Electronic Structure of RhO2+, Its Ammoniated Complexes (NH3)1-5RhO2+, and Mechanistic Exploration of CH4 Activation by Them.

Abstract

High-level electronic structure calculations are initially performed to investigate the electronic structure of RhO2+. The construction of potential energy curves for the ground and low-lying excited states allowed the calculation of spectroscopic constants, including harmonic and anharmonic vibrational frequencies, bond lengths, spin-orbit constants, and excitation energies. The equilibrium electronic configurations were used for the interpretation of the chemical bonding. We further monitored how the Rh-O bonding scheme changes with the gradual addition of ammonia ligands.
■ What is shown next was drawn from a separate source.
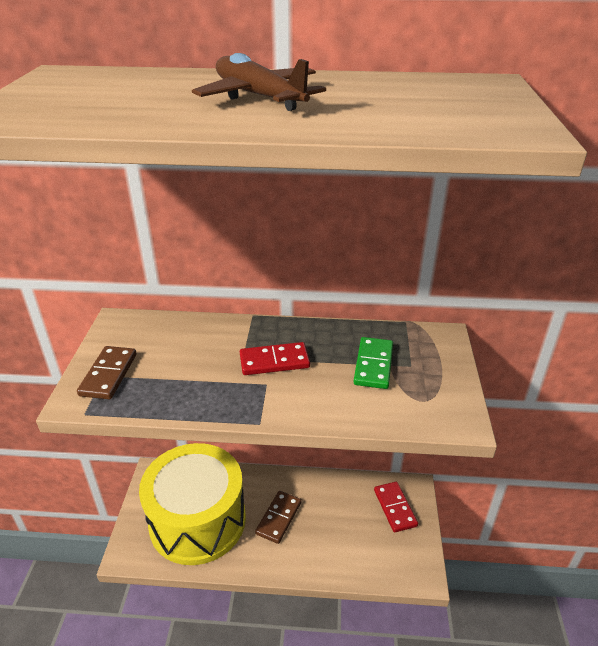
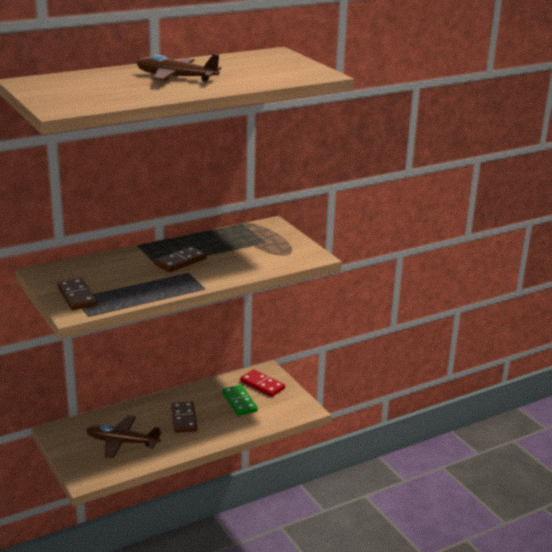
camera: 35 degrees left, 10 degrees down
(197, 520) = (122, 442): yellow drum -> brown plane
(274, 361) = (180, 262): red domino -> brown domino
(373, 365) = (243, 247): green domino -> green domino (239, 402)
The nature of this bond remains unaffected up to four ammonia ligands but adopts a different electronic configuration in the pseudo-octahedral geometry of (NH3)5RhO2+. This has consequences in the activation mechanism of the C-H bond of methane by these complexes, especially (NH3)4RhO2+. We show that the [2 + 2] mechanism in the (NH3)4RhO2+ case has a very low energy barrier comparable to that of a radical mechanism. We also demonstrate that methane can coordinate to the metal in a similar fashion to ammonia and that knowledge of the electronic structure of the pure ammonia complexes provides qualitative insights into the optimal reaction mechanism.